MEULABOH — Tradisi panjat pinang yang kerap mewarnai perayaan 17 Agustus dipastikan tidak akan digelar di Aceh Barat tahun ini. Bupati Aceh Barat, Tarmizi, menginstruksikan warganya untuk mengisi kemeriahan HUT ke-81 RI dengan kegiatan yang lebih aman dan bermanfaat, alih-alih mempertaruhkan keselamatan demi hadiah di puncak batang pinang.
Larangan ini bukan tanpa alasan. Berdasarkan catatan Pemkab, lomba yang identik dengan rebutan hadiah ini kerap memicu kasus cedera serius di kalangan warga.
Alasan Keselamatan dan Rekam Jejak Historis
"Memeriahkan 17-an itu harus lebih kreatif, jangan lagi dengan cara-cara yang membahayakan keselamatan," tegas Tarmizi.

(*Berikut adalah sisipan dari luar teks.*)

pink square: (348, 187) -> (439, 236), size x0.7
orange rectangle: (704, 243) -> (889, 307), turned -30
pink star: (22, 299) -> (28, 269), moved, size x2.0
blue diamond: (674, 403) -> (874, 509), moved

Menurutnya, selama ini banyak ditemukan kasus patah tulang dan cedera lainnya yang dialami warga saat mengikuti lomba panjat pinang. Risiko fisik yang tinggi ini dinilai tidak sebanding dengan nilai hiburan yang didapatkan.
Selain soal keselamatan, Bupati juga menyoroti aspek historis dan budaya. Lomba panjat pinang dinilai kurang pantas dan tidak mencerminkan kearifan lokal dalam kehidupan masyarakat Aceh.
Dorong Kegiatan Positif untuk Generasi Muda
Pemkab Aceh Barat mendorong masyarakat untuk beralih pada aktivitas yang lebih edukatif dan melibatkan partisipasi anak muda secara luas. "Kita butuh kegiatan yang seru, bermanfaat, dan melibatkan anak-anak muda," ujar Tarmizi.
Pelibatan generasi muda dalam kegiatan positif seperti jalan santai dinilai penting untuk membina mentalitas belajar sekaligus menjauhkan mereka dari ancaman narkoba dan perjudian.
Pemerintah Kabupaten Aceh Barat berharap perayaan hari kemerdekaan tahun ini menjadi momentum untuk menggalang kegiatan yang lebih kreatif, aman, dan penuh edukasi. Imbauan serupa sebelumnya juga telah disuarakan oleh para ulama di Aceh melalui tausiyah agar masyarakat menghindari lomba panjat pinang.